Антуан вопил от боли, муж вопил от удивления, а Мари вопила от испуга. Три голоса красиво переплетались в мощное трио, на зависть и на страх соседям!»
Я хохотал до слез, на радость улыбающемуся Беннету. Габриель промолчала под капюшоном, скрыв свои чувства. Башни замка барона Норберта были уже видны вдалеке.
Глава 4
Барон Норберт как вассал герцога Бронкасл ничем себя не проявил. Против меня он не воевал. Ко мне с вассальной клятвой явился вместе с вассалами герцога Давингтонского в лагерь под Давингтоном, окончательно разобравшись, куда ветер дует.
Я заранее направил в замок своего гонца о том, что по дороге остановлюсь у него. Ночевать осенью в палатке на холодной земле не хотелось.
На шестах вдоль дороги, ведущей к замку, горели факелы. Подъемный мост опущен, и люди барона выстроились коридором в нарядных одеждах.

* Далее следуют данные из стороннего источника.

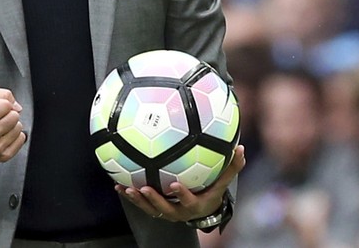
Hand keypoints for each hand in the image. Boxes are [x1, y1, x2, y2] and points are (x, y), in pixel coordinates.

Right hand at [0, 88, 26, 162]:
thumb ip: (0, 94)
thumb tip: (17, 106)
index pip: (6, 104)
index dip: (2, 103)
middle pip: (14, 116)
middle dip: (8, 114)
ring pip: (19, 127)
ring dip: (11, 125)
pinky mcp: (4, 156)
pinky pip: (21, 139)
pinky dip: (14, 136)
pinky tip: (3, 135)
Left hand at [116, 145, 244, 221]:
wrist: (202, 211)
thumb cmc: (211, 192)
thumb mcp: (222, 183)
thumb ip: (231, 167)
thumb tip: (241, 148)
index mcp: (194, 204)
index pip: (188, 200)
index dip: (181, 194)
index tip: (174, 184)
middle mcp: (178, 210)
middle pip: (164, 208)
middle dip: (154, 199)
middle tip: (145, 188)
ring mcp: (166, 211)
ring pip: (150, 209)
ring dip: (138, 200)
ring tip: (127, 189)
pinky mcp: (156, 209)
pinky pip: (141, 204)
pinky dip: (130, 196)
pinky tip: (117, 186)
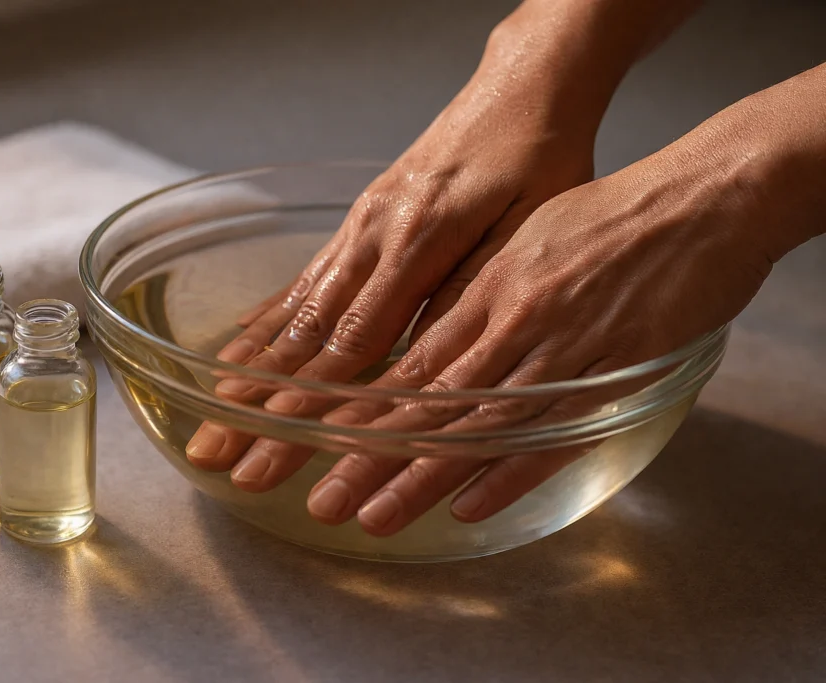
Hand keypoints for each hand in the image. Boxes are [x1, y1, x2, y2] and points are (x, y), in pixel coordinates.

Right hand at [184, 35, 602, 481]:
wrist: (520, 88)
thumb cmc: (537, 155)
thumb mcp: (530, 224)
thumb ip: (471, 290)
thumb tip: (426, 365)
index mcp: (418, 239)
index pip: (354, 339)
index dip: (313, 399)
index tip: (275, 444)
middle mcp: (373, 235)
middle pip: (307, 334)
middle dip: (260, 401)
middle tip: (220, 451)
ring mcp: (359, 228)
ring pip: (295, 309)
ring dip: (250, 368)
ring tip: (213, 414)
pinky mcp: (359, 223)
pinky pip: (305, 277)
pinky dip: (268, 318)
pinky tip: (241, 346)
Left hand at [305, 122, 783, 534]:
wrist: (703, 196)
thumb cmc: (613, 214)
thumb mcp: (528, 236)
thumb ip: (483, 291)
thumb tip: (439, 335)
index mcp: (489, 285)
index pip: (411, 360)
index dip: (363, 405)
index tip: (316, 440)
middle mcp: (514, 319)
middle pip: (430, 400)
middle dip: (371, 455)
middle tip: (325, 498)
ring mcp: (563, 348)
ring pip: (480, 426)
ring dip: (424, 477)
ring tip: (376, 516)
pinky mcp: (617, 373)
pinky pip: (556, 433)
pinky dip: (511, 473)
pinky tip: (470, 506)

Барон с семьей встречал меня перед мостом. Я спешился и, передав поводья Габриель, подошел к хозяевам замка.
Меня встретили поклонами. Барон — коренастый мужчина лет сорока пяти с черной бородкой, окаймлявшей его упитанное круглое лицо. Карие глаза налиты весельем и радостью.
Баронесса, дама худенькая, светловолосая, лет тридцати, присела в поклоне. Ее парчовое парадное платье лежало негнущимися складками до самой земли. Двое сыновей барона, примерно десятилетних, с любопытством и без страха разглядывали меня. Худенькие блондины, как и их мать.
— Мы счастливы приветствовать вас в нашем замке, ваше величество!
Я поцеловал холодную ручку баронессы Норберт.
Пропустив меня вперед, баронская семья следовала по пятам.